Alcoholism treatment programs are normally part of a rehab’s addiction recovery process, and will normally be made very broad sense therapeutic in nature, and are likely to in some measure be based on the 12 step program of Alcoholics Anonymous.

Treatment programs in a rehab can vary widely as to what they do and do not include, ranging from highly focused step on work and treatment programs, through to treatment programs that cover the first five steps of a recovery program.

Alcoholism is generally recognised in people by their behaviour and denial rather than a recognition of what is going on inside someone’s head.

A rehab has a number of tasks and opportunities to have its treatment programs may be, but perhaps one of its main ones is to help the individual feel safe enough to begin to understand the complexity of their illness, and  to begin the process of piecing their life back together again.

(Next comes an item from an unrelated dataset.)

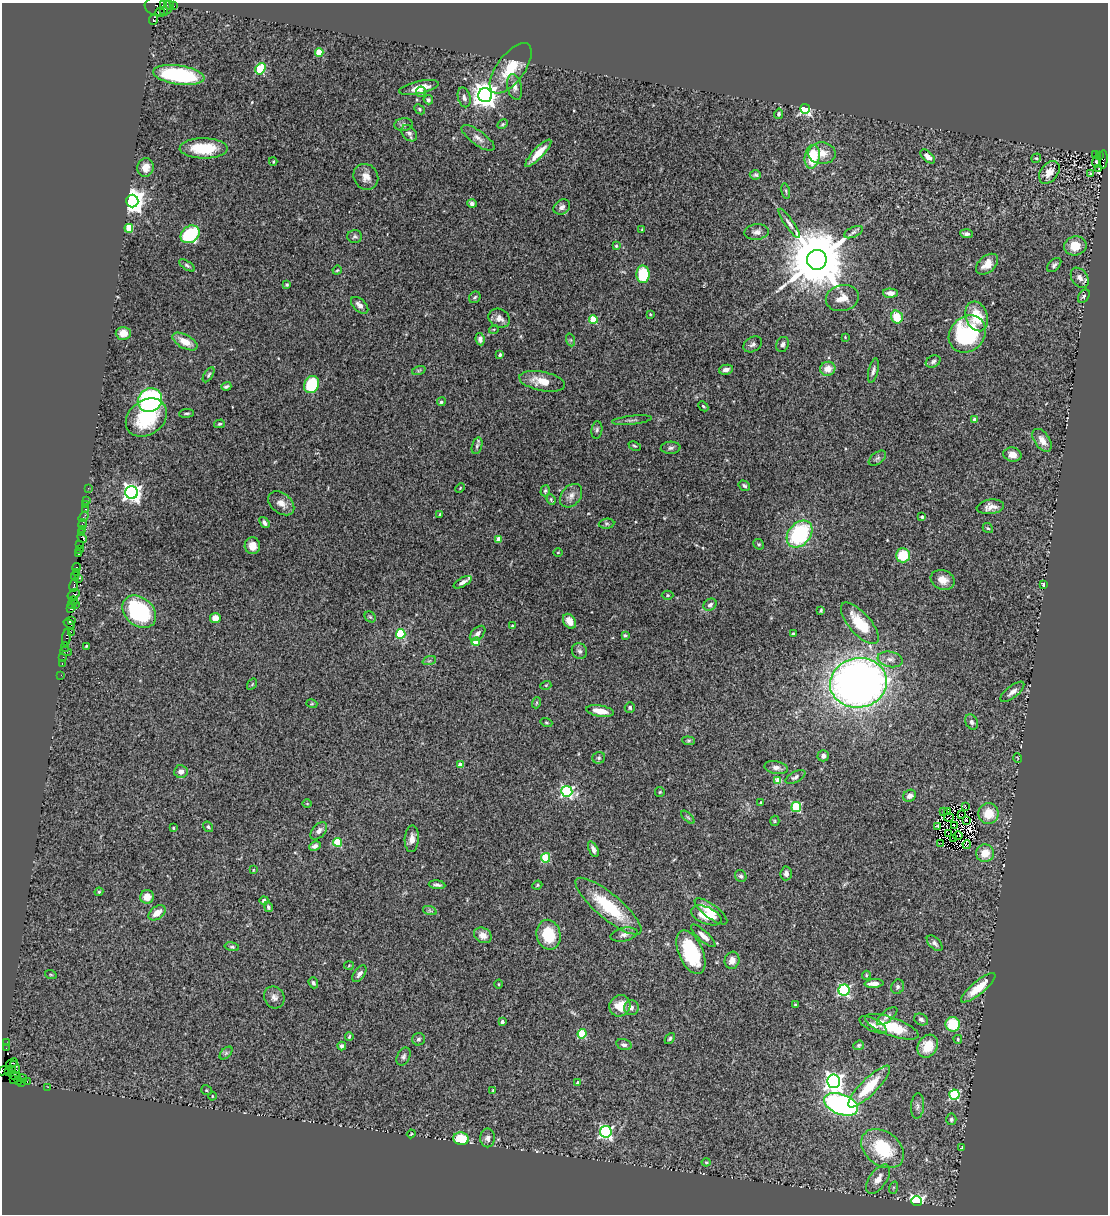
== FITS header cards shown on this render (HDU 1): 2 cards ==
NAXIS1  =                 1106
NAXIS2  =                 1212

Most people will spend a relatively short period of time in a rehab that his residential, normally about 28/30 days.

Some of this time may be taken up with a physical detox is needed, the rest of the time is likely to be taken up with a combination of personal therapy, counselling, group work and possibly life  skills work as well.

Most of the therapeutic type work will focus on the treatment program at a particular rehab administers, likely to involve some understanding and reflection on the principles of the 12 step programme of Alcoholics Anonymous.


Alcoholism can take many forms, and is still in many ways not fully understood by most people, including many who suffer from the illness themselves.

The big book of Alcoholics Anonymous refers to a certain number of types of alcoholic, based largely on the experience of the work of the early members.

It is probably fair to say that people would now recognised that many more types of alcoholic than were recognised when the book was written, and alcoholism can present itself in many different types of individual.

What is perhaps important is to give an individual freedom to come to the conclusion themselves that they have a problem with alcohol, and need help to deal with it, rather than trying to fit any individual into a particular box or label.

Any understanding of alcoholism and the recovery process can only really take root when the individual has both experienced enough problems both internally and externally  to both make them see that they have a problem with drink, and at the same time relies that the nature of the illness makes them believe that alcohol is the only solution to any such problems that they may face.